Complexity in Genomic Patterns and Classification

Somdatta Sinha (Indian Institute of Science Education and Research Mohali, India)
Wednesday, May 27, 2015 - 14:00
Room Minquiers
Talk abstract: 

Genomes are made of sequences of four nucleotides, A, T, C, and G.  Several processes such as mutation, transposition, recombination, translocation, and excision introduce variations in these sequences, which then become the substrates of selection and consequent evolution. Similarity in the liner composition of these letters in two sequences are commonly used as indicators of evolutionary closeness of two organisms.

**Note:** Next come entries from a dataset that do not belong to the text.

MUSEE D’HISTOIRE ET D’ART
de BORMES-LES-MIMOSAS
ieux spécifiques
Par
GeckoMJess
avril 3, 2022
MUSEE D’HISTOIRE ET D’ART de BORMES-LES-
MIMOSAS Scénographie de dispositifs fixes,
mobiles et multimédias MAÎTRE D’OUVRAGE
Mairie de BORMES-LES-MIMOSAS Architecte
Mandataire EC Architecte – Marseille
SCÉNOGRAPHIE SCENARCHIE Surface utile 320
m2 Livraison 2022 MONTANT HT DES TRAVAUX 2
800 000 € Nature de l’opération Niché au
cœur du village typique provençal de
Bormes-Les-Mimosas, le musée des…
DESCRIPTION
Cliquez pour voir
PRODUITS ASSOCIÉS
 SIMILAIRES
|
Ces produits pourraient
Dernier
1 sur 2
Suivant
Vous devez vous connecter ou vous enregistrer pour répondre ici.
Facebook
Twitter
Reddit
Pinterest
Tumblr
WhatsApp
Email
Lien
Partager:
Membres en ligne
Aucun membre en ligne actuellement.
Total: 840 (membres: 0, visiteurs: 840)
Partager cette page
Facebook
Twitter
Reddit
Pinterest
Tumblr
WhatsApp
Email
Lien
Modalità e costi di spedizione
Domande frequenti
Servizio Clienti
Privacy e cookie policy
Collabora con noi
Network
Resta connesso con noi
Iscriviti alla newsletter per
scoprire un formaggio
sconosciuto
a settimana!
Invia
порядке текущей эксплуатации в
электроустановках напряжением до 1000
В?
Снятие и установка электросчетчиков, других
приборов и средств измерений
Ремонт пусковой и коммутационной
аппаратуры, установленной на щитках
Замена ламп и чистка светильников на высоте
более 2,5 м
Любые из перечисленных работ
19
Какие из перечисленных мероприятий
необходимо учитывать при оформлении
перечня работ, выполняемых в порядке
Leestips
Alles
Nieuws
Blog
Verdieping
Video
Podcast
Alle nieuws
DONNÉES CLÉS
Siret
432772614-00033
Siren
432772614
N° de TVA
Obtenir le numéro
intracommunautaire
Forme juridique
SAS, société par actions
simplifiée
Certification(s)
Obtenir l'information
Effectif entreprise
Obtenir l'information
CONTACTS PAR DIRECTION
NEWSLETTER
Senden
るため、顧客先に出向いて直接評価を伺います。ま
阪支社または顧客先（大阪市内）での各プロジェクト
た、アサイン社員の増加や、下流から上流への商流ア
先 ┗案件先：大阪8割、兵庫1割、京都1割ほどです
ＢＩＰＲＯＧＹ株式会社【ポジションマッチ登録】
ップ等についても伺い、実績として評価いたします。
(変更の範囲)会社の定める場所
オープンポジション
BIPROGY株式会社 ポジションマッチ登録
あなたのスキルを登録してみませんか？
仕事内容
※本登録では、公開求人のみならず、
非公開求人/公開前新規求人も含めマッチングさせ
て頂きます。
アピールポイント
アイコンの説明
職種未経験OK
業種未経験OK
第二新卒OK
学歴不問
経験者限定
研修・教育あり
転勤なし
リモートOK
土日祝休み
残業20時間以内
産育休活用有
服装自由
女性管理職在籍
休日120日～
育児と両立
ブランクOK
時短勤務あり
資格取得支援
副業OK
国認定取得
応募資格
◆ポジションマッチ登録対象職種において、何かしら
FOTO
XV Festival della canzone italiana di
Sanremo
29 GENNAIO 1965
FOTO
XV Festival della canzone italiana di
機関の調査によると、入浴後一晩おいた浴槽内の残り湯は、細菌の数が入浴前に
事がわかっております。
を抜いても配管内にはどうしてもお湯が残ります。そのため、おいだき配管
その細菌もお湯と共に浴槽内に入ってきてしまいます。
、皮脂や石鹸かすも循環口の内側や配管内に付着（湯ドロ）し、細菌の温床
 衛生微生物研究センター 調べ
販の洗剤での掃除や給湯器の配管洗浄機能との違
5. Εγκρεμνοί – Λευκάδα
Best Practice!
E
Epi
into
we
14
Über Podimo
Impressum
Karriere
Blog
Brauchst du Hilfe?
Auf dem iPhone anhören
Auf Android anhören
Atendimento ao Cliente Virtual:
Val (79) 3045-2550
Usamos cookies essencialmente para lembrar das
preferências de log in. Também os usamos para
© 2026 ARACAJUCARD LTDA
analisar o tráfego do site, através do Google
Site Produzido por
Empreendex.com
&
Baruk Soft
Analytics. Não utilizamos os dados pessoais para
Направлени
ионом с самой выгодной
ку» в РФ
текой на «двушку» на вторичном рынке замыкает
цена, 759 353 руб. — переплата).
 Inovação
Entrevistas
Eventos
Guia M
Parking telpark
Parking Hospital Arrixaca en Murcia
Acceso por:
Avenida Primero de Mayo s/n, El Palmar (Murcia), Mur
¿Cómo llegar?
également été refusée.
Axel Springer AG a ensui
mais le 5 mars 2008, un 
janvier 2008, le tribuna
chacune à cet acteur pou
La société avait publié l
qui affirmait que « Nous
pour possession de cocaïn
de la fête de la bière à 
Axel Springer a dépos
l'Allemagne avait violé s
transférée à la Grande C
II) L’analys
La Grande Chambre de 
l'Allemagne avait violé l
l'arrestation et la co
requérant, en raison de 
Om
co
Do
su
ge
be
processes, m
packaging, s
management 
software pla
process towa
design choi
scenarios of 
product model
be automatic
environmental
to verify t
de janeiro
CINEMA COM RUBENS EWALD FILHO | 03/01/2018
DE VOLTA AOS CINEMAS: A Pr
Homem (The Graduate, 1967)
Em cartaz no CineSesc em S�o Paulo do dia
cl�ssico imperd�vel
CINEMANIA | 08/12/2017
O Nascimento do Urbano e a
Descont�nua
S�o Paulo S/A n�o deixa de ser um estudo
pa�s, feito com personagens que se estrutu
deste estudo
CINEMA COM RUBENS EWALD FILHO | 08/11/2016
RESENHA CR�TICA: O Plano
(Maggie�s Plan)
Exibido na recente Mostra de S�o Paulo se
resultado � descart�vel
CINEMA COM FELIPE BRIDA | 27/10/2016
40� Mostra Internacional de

However, researchers  are increasingly looking at groups of letters (“words”), or different patterns of nucleotide sequences ("genomic signatures"), and have found that DNA of closely related organisms also have similar genomic signatures. This encourages us to look into the compositional properties of DNA sequences and their relevance to function and evolution. In this talk, I will discuss how these patterns can be used for alignment-free classification of very closely related DNA sequences using Chaos Game Representation (CGR). This points towards the role of higher order word structures carrying some meaning in the DNA language, and the interplay of complex word structures and biological information processing. Long range correlations are also known to exist in genomes at different length scales, and genome sequences have been shown to be multi-fractals. I will also show that the multi fractal properties of these DNA sequences can be used to classify very closely related organisms (sub and sub-subypes of HIV-1 strains). The questions to be explored are the origin of the compositional complexity in DNA, and its functional and evolutionary implications.